I have got a new Tesla P100, and I want to try its new feature, Compute Preemption, on some applications with real-time requirements.

Currently I cannot find any documents from NVidia on how to utilize the new feature.Some questions are as follows: 1) Can I control when to preempt a kernel? 2) Can I disable this feature? 3) How many kernels are supported to save their contexts? 4) What is the overhead of context switching? …

Are there any materials as programming guide for the Compute Preemption? Thanks a lot!

Hi kay21s - while waiting for feedback about new P100 features, there may be a few folks interested in P100 performance on familiar old benchmarks… any news you can share?

Hi, we have just got the P100 and have not evaluate it yet. I will let you know when we have some results.

Hi, have you discovered some way to request preemption in the Pascal architecture?

compute preemption isn’t exposed as a programmer visible control at this time

In the future, it may be, but what is also likely is that compute preemption will enable other features.

One example of where compute preemption may be used today is in dynamic parallelism.

Thank you txbob for replying.

I am wondering how does the driver define the priorities…

Is it expected that multiple processes will have the same priority? In this case, will preemption happens only when the timeslice expires? By the way, do you know what is the default timeslice?

Additionally, do you know if the stream priority parameters make any difference in regards the preemption?

The biggest killer CUDA feature of Pascal’s compute preemption is the final, glorious, elimination of kernel time limits on devices also used for display. The GP100 white paper promises this and the GTX 1080 white paper strongly implies it. So I always have hope a new driver will be released one day with this finally implemented and suddenly the timeout beast will be slayed.
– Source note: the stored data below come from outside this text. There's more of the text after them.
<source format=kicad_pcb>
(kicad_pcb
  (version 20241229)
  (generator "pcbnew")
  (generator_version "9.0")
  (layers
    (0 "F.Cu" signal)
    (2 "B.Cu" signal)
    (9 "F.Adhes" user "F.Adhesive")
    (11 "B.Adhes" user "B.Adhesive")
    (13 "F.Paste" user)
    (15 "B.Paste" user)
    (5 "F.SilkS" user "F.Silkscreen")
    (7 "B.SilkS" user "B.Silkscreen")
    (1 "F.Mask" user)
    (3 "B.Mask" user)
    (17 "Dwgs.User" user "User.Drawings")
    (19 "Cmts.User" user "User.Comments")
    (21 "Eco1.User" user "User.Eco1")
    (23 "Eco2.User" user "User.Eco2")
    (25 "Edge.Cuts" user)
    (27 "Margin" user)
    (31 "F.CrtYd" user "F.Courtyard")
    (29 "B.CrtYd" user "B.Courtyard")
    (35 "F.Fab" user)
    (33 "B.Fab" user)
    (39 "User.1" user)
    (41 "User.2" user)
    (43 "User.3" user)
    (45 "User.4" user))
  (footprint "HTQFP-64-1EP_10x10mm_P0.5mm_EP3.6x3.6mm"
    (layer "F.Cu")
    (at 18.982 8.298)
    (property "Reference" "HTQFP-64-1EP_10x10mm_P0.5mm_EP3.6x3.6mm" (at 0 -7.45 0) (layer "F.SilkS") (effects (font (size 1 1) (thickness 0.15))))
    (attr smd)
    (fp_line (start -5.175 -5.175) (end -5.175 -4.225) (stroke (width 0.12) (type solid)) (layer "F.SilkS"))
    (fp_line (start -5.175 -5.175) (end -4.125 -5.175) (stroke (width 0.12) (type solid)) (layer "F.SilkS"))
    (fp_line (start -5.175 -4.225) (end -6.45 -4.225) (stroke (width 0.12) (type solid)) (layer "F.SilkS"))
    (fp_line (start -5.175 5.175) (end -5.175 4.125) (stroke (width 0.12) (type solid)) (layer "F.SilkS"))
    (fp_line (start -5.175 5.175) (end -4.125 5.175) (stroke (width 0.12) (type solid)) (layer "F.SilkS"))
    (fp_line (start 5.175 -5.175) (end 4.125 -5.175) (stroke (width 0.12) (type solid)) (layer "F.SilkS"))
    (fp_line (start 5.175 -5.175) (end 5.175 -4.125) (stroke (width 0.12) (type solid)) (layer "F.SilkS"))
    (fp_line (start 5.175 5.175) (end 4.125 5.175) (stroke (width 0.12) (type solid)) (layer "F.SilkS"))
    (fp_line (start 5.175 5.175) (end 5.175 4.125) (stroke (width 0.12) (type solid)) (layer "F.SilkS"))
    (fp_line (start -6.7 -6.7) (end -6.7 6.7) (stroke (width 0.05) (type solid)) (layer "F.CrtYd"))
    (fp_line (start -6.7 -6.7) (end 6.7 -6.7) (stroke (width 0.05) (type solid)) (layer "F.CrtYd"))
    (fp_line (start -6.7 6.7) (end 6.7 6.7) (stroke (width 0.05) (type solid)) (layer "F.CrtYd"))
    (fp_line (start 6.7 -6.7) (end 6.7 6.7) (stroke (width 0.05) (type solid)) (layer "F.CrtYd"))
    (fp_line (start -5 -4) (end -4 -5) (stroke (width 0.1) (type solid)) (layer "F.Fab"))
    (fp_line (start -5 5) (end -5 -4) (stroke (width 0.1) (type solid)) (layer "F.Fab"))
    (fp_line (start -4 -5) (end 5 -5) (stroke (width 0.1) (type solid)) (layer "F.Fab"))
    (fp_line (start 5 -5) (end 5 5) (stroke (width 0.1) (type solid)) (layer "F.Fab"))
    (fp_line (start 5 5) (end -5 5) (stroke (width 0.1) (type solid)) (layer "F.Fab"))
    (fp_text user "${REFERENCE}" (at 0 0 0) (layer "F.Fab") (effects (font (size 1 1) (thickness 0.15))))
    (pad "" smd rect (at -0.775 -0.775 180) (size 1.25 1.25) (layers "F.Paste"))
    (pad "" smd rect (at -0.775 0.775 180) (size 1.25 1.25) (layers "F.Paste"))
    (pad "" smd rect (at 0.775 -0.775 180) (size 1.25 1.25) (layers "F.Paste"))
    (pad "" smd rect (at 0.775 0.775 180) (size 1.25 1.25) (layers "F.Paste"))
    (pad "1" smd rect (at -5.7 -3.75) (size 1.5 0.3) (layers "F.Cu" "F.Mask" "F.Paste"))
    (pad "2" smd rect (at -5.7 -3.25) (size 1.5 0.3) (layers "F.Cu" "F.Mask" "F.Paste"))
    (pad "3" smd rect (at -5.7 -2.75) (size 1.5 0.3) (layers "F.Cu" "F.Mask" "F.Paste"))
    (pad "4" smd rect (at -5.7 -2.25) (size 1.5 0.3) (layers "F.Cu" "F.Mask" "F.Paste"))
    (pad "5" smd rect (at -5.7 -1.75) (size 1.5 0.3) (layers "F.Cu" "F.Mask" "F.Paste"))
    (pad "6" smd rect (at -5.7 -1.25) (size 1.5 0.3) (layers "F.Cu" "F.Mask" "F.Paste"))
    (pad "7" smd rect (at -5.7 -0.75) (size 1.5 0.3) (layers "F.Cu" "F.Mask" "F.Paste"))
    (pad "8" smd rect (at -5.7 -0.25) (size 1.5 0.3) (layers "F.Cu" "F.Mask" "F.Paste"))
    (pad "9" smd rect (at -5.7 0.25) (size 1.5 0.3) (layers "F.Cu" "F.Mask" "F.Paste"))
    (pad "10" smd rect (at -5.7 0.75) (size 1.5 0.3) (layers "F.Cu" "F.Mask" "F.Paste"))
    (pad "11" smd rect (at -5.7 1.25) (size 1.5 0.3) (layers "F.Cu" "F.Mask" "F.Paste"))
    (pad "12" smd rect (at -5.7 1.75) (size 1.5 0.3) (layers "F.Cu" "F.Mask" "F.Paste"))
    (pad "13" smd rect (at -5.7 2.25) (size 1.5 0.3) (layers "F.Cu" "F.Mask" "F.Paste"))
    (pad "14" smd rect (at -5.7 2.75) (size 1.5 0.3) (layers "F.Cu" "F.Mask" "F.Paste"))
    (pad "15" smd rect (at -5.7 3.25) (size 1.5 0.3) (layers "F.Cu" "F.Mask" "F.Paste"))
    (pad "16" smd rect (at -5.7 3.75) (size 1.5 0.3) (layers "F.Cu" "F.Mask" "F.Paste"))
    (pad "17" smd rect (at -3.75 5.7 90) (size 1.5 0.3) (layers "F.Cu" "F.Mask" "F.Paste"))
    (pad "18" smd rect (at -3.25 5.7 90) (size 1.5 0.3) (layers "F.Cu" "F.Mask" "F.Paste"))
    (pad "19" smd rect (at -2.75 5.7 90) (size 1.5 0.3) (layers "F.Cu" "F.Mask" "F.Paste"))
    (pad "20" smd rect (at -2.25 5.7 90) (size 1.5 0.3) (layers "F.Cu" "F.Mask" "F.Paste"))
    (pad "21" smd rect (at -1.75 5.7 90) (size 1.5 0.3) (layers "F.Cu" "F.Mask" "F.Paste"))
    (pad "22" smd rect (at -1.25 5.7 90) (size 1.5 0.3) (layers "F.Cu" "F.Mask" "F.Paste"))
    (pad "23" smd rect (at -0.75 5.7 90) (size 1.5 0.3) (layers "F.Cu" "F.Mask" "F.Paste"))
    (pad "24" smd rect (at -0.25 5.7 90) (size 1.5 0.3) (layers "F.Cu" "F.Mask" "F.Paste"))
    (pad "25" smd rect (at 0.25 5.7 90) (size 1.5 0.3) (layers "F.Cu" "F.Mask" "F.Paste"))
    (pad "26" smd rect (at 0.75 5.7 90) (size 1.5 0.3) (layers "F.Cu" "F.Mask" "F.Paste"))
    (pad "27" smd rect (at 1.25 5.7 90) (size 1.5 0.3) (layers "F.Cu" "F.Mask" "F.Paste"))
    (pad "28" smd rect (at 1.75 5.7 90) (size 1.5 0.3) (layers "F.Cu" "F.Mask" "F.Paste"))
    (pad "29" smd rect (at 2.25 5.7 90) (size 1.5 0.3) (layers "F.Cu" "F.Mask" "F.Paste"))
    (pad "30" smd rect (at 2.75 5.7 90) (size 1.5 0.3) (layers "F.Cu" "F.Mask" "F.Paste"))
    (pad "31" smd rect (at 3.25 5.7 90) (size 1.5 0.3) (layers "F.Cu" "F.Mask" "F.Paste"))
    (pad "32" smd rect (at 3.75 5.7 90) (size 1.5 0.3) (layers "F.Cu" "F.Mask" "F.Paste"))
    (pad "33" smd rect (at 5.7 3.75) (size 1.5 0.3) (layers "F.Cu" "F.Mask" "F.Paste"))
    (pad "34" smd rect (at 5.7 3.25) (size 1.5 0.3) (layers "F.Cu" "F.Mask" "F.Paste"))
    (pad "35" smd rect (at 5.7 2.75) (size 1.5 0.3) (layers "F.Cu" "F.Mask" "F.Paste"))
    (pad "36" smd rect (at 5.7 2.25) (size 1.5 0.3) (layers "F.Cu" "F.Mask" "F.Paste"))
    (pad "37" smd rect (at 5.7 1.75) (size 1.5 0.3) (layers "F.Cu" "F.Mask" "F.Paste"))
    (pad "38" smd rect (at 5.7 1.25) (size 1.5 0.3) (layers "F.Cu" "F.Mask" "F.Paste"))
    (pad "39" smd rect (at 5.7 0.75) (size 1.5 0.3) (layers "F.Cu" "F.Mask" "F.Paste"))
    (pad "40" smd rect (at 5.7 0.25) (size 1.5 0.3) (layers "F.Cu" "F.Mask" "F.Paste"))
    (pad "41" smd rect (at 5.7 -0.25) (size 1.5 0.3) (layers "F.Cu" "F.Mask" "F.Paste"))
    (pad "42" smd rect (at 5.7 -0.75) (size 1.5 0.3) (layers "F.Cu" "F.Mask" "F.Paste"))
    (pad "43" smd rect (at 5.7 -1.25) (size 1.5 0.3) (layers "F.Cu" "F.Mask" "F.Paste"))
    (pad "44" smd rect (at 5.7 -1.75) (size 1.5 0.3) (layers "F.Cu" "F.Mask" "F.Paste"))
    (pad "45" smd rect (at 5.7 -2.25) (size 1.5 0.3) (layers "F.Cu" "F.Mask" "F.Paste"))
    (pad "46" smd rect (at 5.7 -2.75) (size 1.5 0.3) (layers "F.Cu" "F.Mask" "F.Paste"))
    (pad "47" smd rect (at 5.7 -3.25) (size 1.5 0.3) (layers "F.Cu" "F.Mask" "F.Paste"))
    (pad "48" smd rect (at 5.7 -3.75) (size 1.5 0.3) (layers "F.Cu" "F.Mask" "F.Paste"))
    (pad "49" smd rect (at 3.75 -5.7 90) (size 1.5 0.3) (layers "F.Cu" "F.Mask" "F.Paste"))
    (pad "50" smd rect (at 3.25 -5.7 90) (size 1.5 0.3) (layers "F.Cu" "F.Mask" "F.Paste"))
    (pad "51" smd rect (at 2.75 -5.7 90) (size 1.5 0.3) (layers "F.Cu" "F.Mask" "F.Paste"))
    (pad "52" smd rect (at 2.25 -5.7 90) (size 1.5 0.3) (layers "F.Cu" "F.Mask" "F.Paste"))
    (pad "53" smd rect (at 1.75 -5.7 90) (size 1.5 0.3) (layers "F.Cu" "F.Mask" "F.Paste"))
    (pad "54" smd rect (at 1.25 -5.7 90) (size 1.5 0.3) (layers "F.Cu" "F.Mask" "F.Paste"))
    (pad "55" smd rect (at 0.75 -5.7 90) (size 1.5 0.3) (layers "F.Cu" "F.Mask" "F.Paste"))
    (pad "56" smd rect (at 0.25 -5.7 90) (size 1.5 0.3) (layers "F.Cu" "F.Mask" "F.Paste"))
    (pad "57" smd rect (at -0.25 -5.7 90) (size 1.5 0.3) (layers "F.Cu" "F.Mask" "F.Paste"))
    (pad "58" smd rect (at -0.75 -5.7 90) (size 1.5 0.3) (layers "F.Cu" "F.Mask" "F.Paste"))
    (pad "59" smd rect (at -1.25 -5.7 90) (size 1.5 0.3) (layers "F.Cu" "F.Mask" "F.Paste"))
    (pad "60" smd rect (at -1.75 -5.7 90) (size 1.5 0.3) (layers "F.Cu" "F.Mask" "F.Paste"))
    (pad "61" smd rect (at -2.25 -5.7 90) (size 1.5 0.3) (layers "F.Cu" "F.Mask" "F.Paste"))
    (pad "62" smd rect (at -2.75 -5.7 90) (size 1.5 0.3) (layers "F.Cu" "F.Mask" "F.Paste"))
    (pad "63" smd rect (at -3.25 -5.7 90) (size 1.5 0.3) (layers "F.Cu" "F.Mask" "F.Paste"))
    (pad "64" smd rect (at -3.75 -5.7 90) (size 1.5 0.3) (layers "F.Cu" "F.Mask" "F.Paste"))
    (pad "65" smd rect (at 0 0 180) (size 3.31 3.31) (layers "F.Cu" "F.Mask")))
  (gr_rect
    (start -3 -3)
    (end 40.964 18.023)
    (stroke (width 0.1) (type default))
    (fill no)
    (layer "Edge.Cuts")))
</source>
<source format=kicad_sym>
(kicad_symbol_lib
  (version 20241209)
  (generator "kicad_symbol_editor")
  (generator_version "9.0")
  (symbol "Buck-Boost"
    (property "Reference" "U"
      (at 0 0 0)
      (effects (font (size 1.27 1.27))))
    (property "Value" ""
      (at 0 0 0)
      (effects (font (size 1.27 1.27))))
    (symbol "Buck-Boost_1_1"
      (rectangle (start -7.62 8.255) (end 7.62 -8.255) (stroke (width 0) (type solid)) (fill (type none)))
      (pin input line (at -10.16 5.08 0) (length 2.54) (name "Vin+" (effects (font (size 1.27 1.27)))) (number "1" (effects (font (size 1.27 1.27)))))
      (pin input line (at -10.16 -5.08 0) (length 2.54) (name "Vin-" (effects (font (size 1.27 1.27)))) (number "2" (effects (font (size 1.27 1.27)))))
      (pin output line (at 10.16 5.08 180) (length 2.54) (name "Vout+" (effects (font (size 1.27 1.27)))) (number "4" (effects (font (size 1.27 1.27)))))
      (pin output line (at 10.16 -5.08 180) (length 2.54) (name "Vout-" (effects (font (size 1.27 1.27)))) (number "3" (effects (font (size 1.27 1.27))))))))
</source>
Then I can stop having to use single-slot display-only GTX 750 Tis in each machine. Since the feature still hasn’t been exposed (after almost a year) I have to think it’s not a minor driver change no matter how capable the hardware is.

The second cool feature will be robust transparent single-GPU debugging with NSight… especially useful on a laptop.

Neither of these will need any change to CUDA or user code. As txbob says, dynamic parallelism is another feature that will be improved and would also probably benefit from some (minor) CUDA runtime API extensions.

This is the other currently employed scenario for compute preemption. This capability should be available today on cc3.5 and higher devices, and it does use preemption.

Hello, I am a college student learning about CUDA.
I have some question about the Pascal GPU preemption
Can i get answers about these questions below??

  1. When does the preemption occurs?
    I know that, in the modern CPU computings, when the process’ time slices went expired or a interrupt occurs, the scheduler stops this process and starts other process who has the highest priority. Like CPU, in GPU, are (1) and (2) right??
    (1)A kernel executing now has some allocated time slices, and after these time slices, the GPU scheduler changes the now kernel with other kernel.
    (2)Other kernel, having higher priority than a kernel executing now, appears, then automatically the lower stops and the higher starts??

  2. How to decide kernel’s priority in preemption??
    I found some CUDA preemption example codes, people used CUDA stream priority to test preemption. Only the CUDA stream priority decides the kernel’s priority? or in CUDA runtime, are there other mechanisms to decide which is the higher priority kernel in preemption?

thank you for reading newbie’s question.
I will wait for replys